Most recently, 97,400 puts and 79,800 calls were on the tape -- five times what's typically seen at this point in the day, and volume pacing in the 99th annual percentile. However, it's the June 14 call that's most active, with more than 16,000 contracts traded. It looks like new positions are possibly being purchased here for a volume-weighted average price of $0.42, making breakeven for the call buyers at expiration $14.42 (strike plus premium paid).
Widening the scope shows put buyers have been more active than call buyers in recent weeks. At the International Securities Exchange (ISE), Chicago Board Options Exchange (CBOE), and NASDAQ OMX PHLX (PHLX), PBR's top-heavy 10-day put/call volume ratio of 1.51 ranks in the elevated 94th annual percentile.
Whichever path options buyers are choosing, it's an expensive time to be purchasing premium on near-term contracts. PBR's 30-day at-the-money implied volatility of 56.7% ranks in the top percentile of its annual range, and is on track to close at a new 52-week peak. In other words, elevated volatility expectations are being priced into short-term options. Echoing this, the implied volatility term structure for June options is much higher than the further-dated September options -- 14.8% compared to 3.8%.

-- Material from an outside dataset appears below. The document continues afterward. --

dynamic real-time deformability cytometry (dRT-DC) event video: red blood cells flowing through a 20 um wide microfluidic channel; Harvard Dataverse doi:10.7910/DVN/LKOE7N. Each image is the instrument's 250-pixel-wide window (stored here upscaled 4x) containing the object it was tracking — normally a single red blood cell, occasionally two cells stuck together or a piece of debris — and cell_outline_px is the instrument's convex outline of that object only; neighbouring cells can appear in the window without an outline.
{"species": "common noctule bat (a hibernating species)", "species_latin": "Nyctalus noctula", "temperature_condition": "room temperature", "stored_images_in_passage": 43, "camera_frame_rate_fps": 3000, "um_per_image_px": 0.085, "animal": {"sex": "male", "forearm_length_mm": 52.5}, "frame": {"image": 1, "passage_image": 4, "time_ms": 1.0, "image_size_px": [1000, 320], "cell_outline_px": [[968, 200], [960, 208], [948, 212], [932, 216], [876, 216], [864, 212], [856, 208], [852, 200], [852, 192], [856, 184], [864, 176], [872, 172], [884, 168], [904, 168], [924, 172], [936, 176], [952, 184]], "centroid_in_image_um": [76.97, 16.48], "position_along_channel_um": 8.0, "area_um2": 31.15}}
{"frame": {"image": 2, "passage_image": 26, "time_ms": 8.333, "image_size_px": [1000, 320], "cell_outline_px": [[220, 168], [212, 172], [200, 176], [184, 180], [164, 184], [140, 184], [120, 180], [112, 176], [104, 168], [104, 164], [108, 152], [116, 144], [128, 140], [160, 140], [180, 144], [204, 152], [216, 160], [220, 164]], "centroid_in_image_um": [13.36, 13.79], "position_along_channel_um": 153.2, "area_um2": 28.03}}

Looking at the charts, Petroleo Brasileiro shares had been flying high for most of the past year, more than doubling from their July low at $7.74 to their May 16 three-year peak at $17.20. The stock began selling off after hitting this milestone, and is pacing for its sixth straight loss -- its longest daily losing streak since early 2017 -- and its biggest weekly drop since October 2008. Plus, PBR has breached the formerly supportive $13.50 mark, home to a 38.2% Fibonacci retracement of its recent rally, and is on track to close south of its 120-day moving average for the first time since December.